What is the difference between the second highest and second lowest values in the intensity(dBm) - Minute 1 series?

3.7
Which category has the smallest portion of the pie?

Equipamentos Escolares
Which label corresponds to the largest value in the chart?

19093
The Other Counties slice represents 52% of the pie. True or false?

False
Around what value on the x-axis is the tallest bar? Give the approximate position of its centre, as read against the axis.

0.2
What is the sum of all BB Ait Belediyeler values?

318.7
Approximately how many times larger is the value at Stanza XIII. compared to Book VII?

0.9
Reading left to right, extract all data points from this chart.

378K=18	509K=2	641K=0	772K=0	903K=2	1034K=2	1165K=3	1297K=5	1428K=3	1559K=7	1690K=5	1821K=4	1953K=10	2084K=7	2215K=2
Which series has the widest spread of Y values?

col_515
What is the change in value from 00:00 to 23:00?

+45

**Exercise brief:**
Locate each line in the rows above that includes the word "from", and copy those lines out in full.

**Task output:**
Reading left to right, extract all data points from this chart.
What is the change in value from 00:00 to 23:00?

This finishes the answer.